Says an Eastern proverb, "the sage is the instructor of a hundred ages," so he can afford to wait till one or two be past away, abiding with the few, waiting for the fit and the many. Says a writer:

“There is somewhat touching in the madness with which the passing age mischooses the object on which all candles shine, and all eyes are turned; the care with which it registers every trifle touching Queen Elizabeth, and King James, and the Essexes, Leicesters, Burleighs, and Buckinghams; and lets pass, without a single valuable note, the founder of another dynasty, which alone will cause the Tudor dynasty to be remembered,— the man who carries the Saxon race in him by the inspiration which feeds him, and on whose thoughts the foremost people of the world are now for some ages to be nourished, and minds to receive this and not another bias. A popular player,- nobody suspected he was the poet of the human race; and the secret was kept as faithfully from poets and intellectual men, as from courtiers and frivolous people. Bacon, who took the inventory of the human understanding for his times, never mentioned his name. Ben Jonson had no suspicion of the elastic fame whose first vibrations he was attempting. He no doubt thought the praise he has conceded to him generous, and esteemed himself, out of all question, the better poet of the

two.

"If it need wit to know wit, according to the proverb, Shakspeare's time should be capable of recognizing it. Since the constellation of great men who appeared in Greece in the

time of Pericles, there was never any such society, yet their genius failed them to find out the best head in the universe. Our poet's mask was impenetrable. You cannot see the mountain near. It took a century to make it suspected; and not until two centuries had passed, after his death, did any criticism which we think adequate begin to appear. It was not possible to write the history of Shakspeare till now."

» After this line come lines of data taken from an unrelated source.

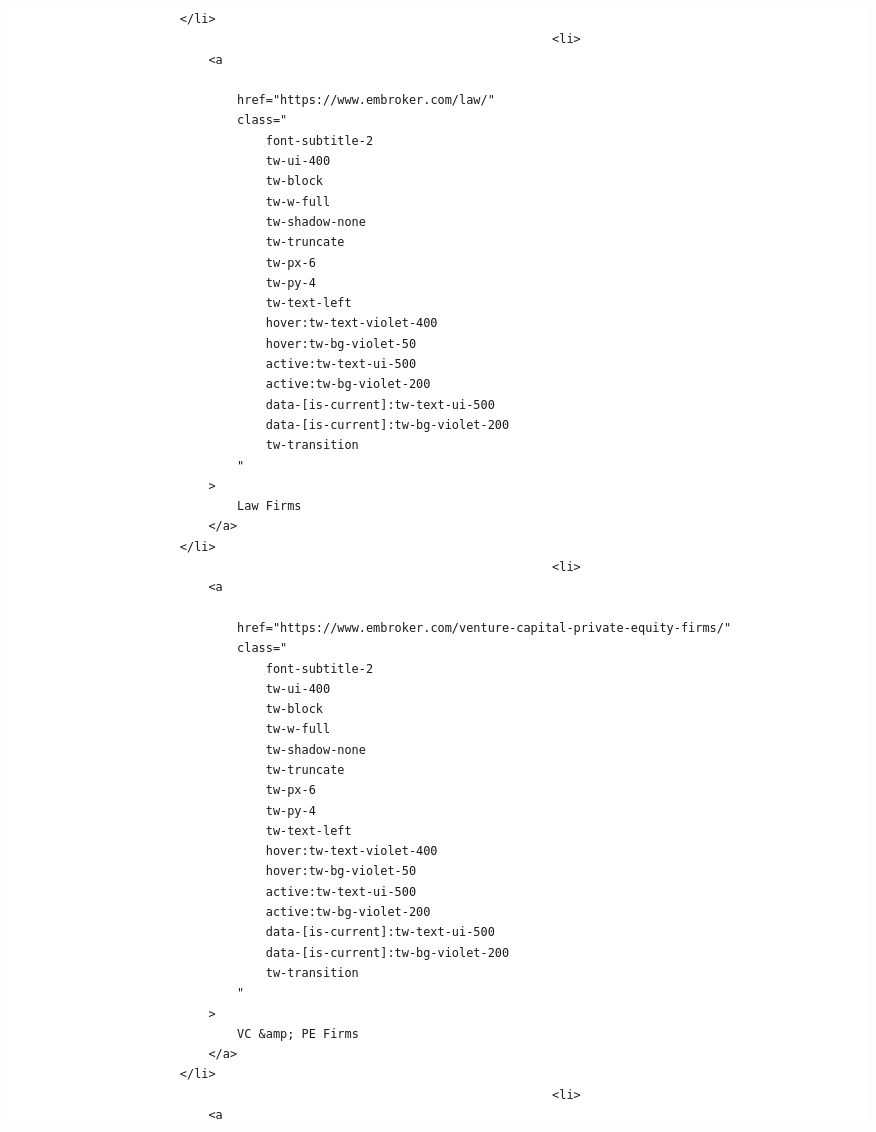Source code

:                             </li>
                                                                                <li>
                                <a
                                    
                                    href="https://www.embroker.com/law/"
                                    class="
                                        font-subtitle-2
                                        tw-ui-400
                                        tw-block
                                        tw-w-full
                                        tw-shadow-none
                                        tw-truncate
                                        tw-px-6
                                        tw-py-4
                                        tw-text-left
                                        hover:tw-text-violet-400
                                        hover:tw-bg-violet-50
                                        active:tw-text-ui-500
                                        active:tw-bg-violet-200
                                        data-[is-current]:tw-text-ui-500
                                        data-[is-current]:tw-bg-violet-200
                                        tw-transition
                                    "
                                >
                                    Law Firms
                                </a>
                            </li>
                                                                                <li>
                                <a
                                    
                                    href="https://www.embroker.com/venture-capital-private-equity-firms/"
                                    class="
                                        font-subtitle-2
                                        tw-ui-400
                                        tw-block
                                        tw-w-full
                                        tw-shadow-none
                                        tw-truncate
                                        tw-px-6
                                        tw-py-4
                                        tw-text-left
                                        hover:tw-text-violet-400
                                        hover:tw-bg-violet-50
                                        active:tw-text-ui-500
                                        active:tw-bg-violet-200
                                        data-[is-current]:tw-text-ui-500
                                        data-[is-current]:tw-bg-violet-200
                                        tw-transition
                                    "
                                >
                                    VC &amp; PE Firms
                                </a>
                            </li>
                                                                                <li>
                                <a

It is now almost fourteen years since Mr. Emerson published his first book, Nature. A beautiful work it was, and will be deemed for many a year to come. In this old world of literature, with more memory than wit, with much tradition and little invention, with more fear than love, and a great deal of criticism upon very little poetry, there came forward this young David, a shepherd, but to be a king, "with his garlands and singing robes about him;" one note upon his new and fresh-strung lyre was "worth a thousand men." Men were looking for something original, they always are; when it came some said it thundered, others that an angel had spoke. How men wondered at the little book! It took nearly twelve years to sell the five hundred copies of Nature. Since that time Mr. Emerson has said much, and if he has not printed many books, at least has printed much; some things far surpassing the first essay, in richness of material, in perfection of form, in continuity of thought; but nothing which has the same youthful freshness, and the same tender beauty as this early violet, blooming out of Unitarian and Calvinistic sand or snow. Poems and Essays of a later date are there, which show that he has had more time and woven it into life; works which present us with thought deeper, wider, richer, and more complete, but not surpassing the simplicity and loveliness of that maiden flower of his poetic spring.